日常生活活動(ADL)が低下した高齢者が独居で自宅にいられるかどうかは,病状の安定性(安全の確保)と,介護に依存する。介護をどれだけ得られるかは経済力に依存する。医療的支援とともに,介護保険制度や障害福祉制度を組み合わせて支援を行う。
ADLが自立に近い高齢者で,認知症がなければ,独居でも在宅療養はあまり問題がない。しかし,身体的虚弱,認知能力低下をきたすと在宅療養生活が困難となる。それでも,自宅で継続的に生活したい強い意思を持つ人への支援を記載する。
医療従事者に課せられた最大の役割は,「病状を安定させること」である。頻回の急性増悪や苦痛があると,生命に関わらなくても本人や支援者が不安になり,独居生活が困難になりうる。入院を繰り返すと,「在宅生活は無理だろうか」との不安を本人や周囲の者に抱かせる。つまり,病状が安定しないと独居生活は困難となっていく。

----------------

• _取り組む課題_
A) 高齢者の独居と在宅療養についての文章で、支援を行う際に組み合わせるものとして挙げられているものをすべて書き出してください。
B) 高齢者の独居と在宅療養についての文章を、最後の文の後から書き継いでください。

----------------

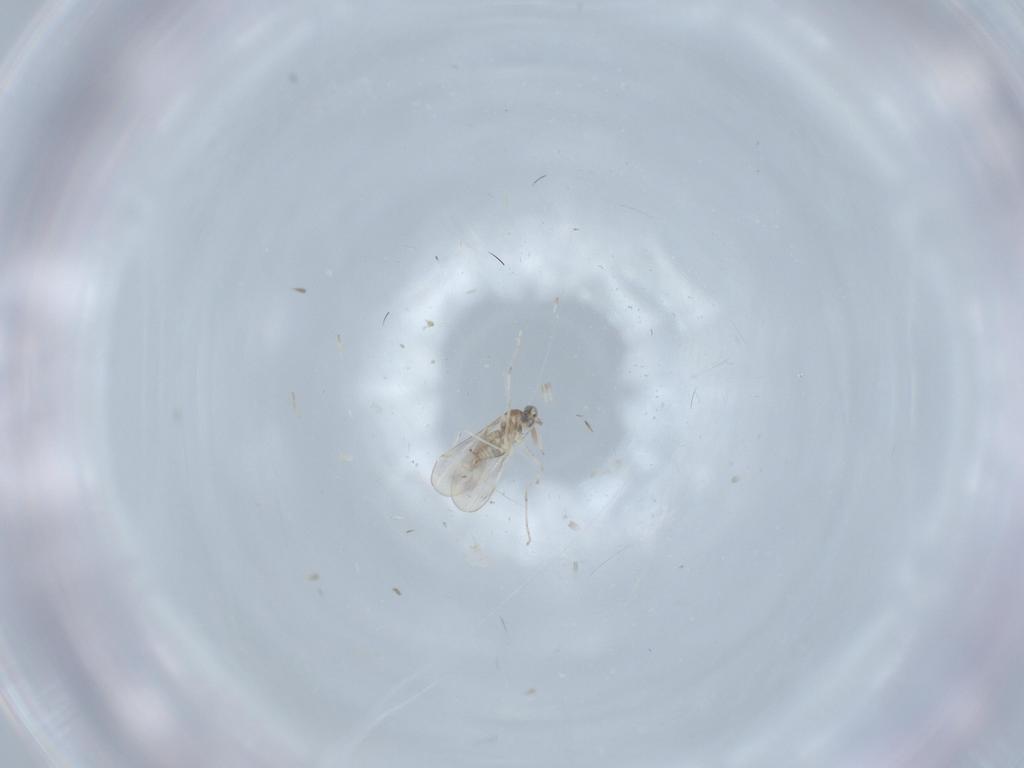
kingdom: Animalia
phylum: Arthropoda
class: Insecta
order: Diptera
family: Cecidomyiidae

----------------

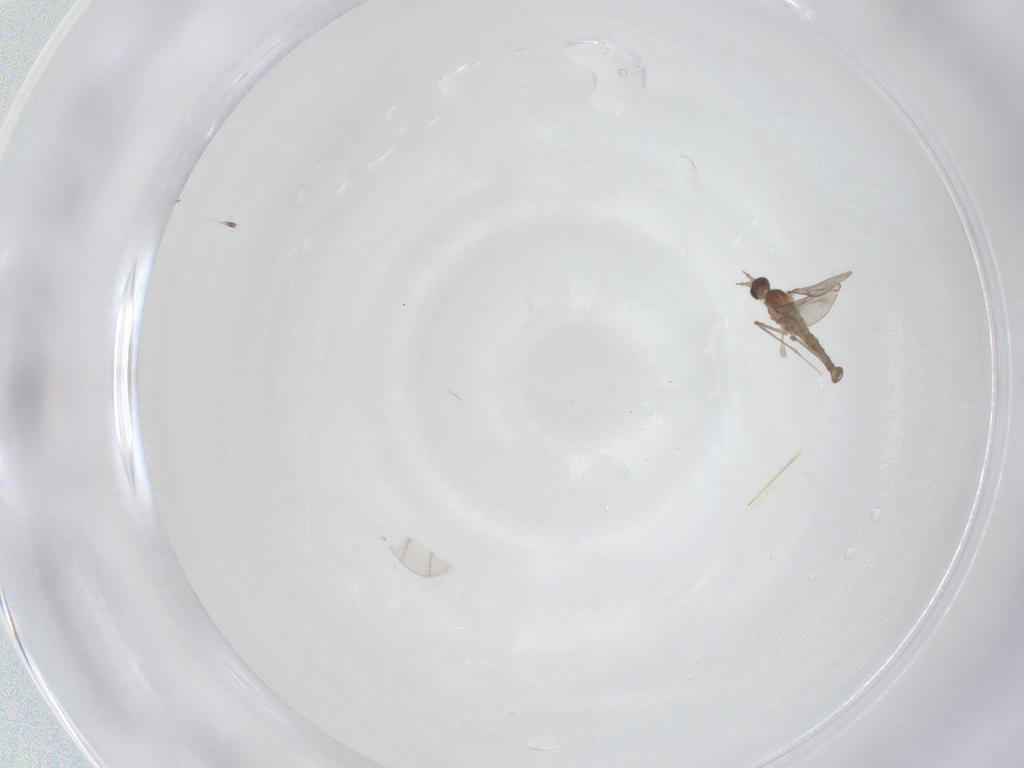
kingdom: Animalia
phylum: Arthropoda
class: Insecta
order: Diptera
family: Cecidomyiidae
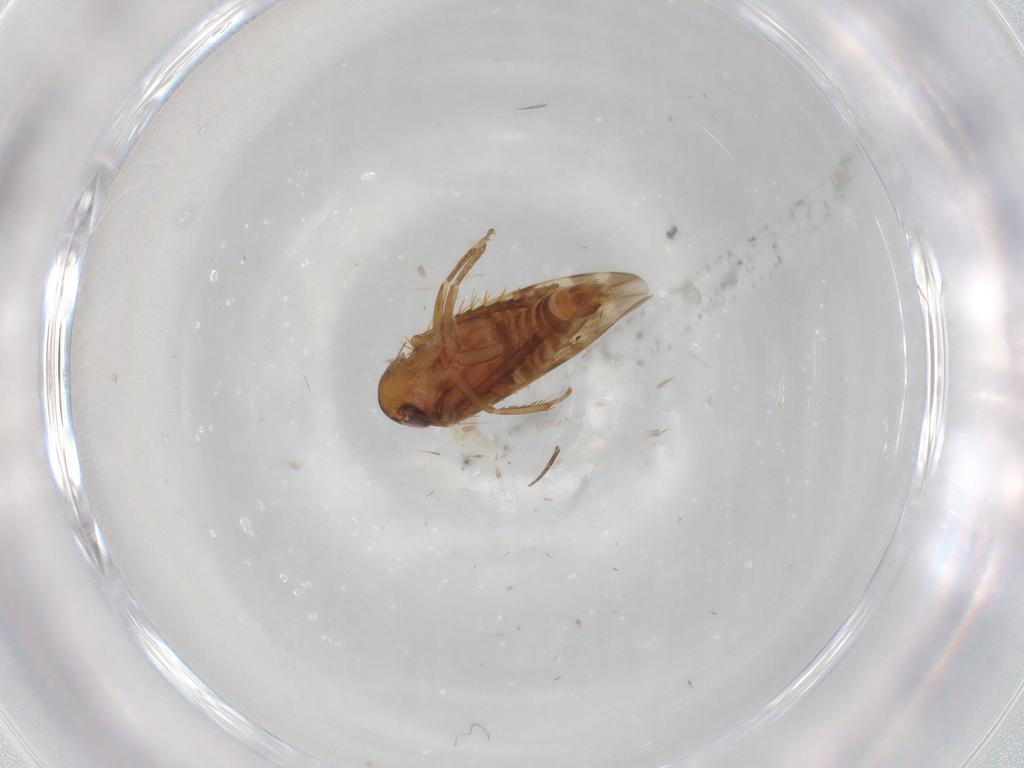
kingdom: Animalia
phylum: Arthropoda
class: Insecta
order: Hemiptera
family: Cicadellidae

----------------

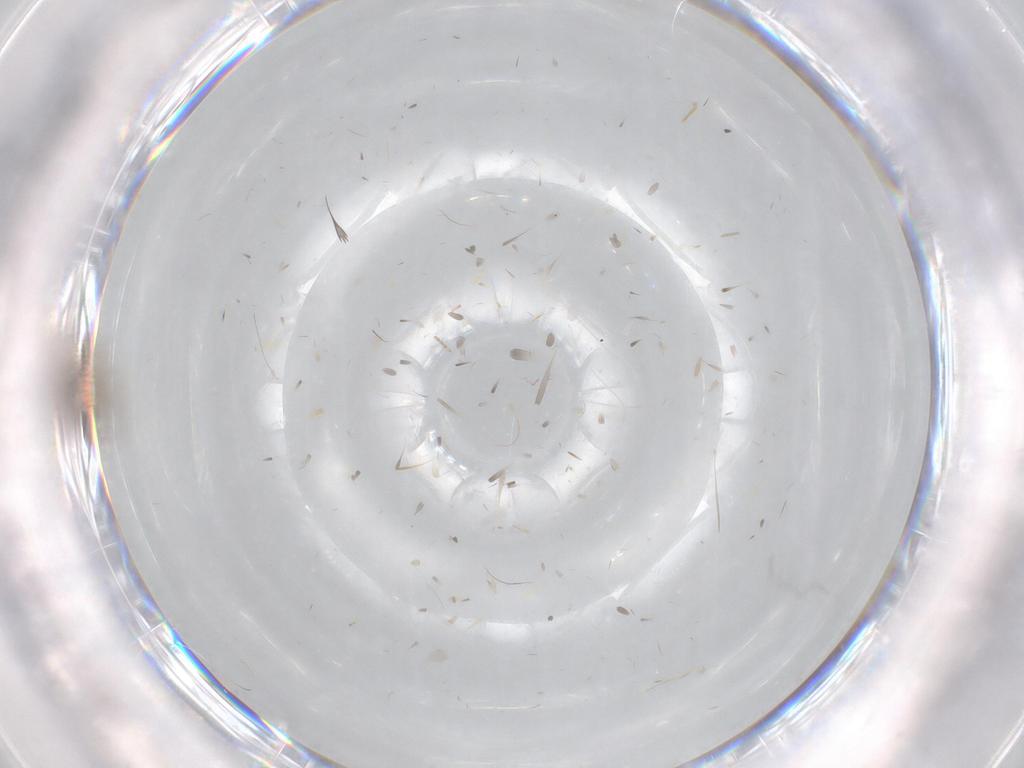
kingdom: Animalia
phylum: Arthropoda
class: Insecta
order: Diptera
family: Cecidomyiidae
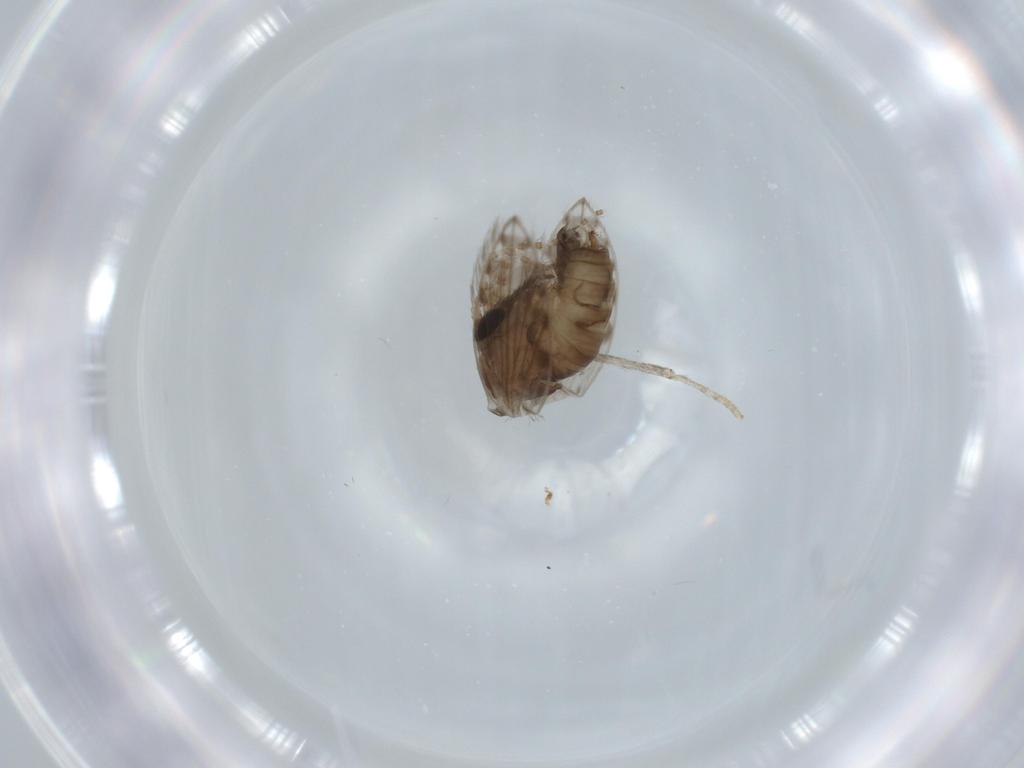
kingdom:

----------------

• _課題の解答_
A) 医療的支援、介護保険制度、障害福祉制度

B)
独居高齢者支援において,介護や生活支援に重点を置くあまり,訪問看護などの医療サービスを軽視することは絶対に好ましくない。医師の診療や訪問看護は,比較的頻度高く行い,急性増悪を予見して回避し,対症療法も積極的に行い,病状を安定的に維持することが望ましい。
慎重に動作を行う人はADLが低下しても独居生活が継続可能であるが,不用意な動作をする人では,骨折等を契機に独居生活が不可能になる事例が多い。外傷等の受傷頻度は,認知症の軽重のみならず,性格に依存する。認知症が進んでも,「慎重な性格の人」は慎重に動作を行い,受傷しないことが多い。「けがをしない」療養環境の工夫(後述)とともに,本人に,「けがをしないことが在宅療養継続の秘訣である」ことを,折に触れて,繰り返し説明する。
「介助入浴」での死亡事故はほぼゼロである。入浴死亡事故は,比較的動作の能力が保たれた高齢者が単独入浴時に生じる。したがって,「比較的動作の能力が保たれている高齢者」への留意が重要である。具体的には,「ある程度動作が保たれていても虚弱な高齢者は見守り(介助)入浴させる」に尽きる。見守り(介助)されるのが嫌な人に対しては「他者が屋内に存在するときにのみ」入浴を許可する。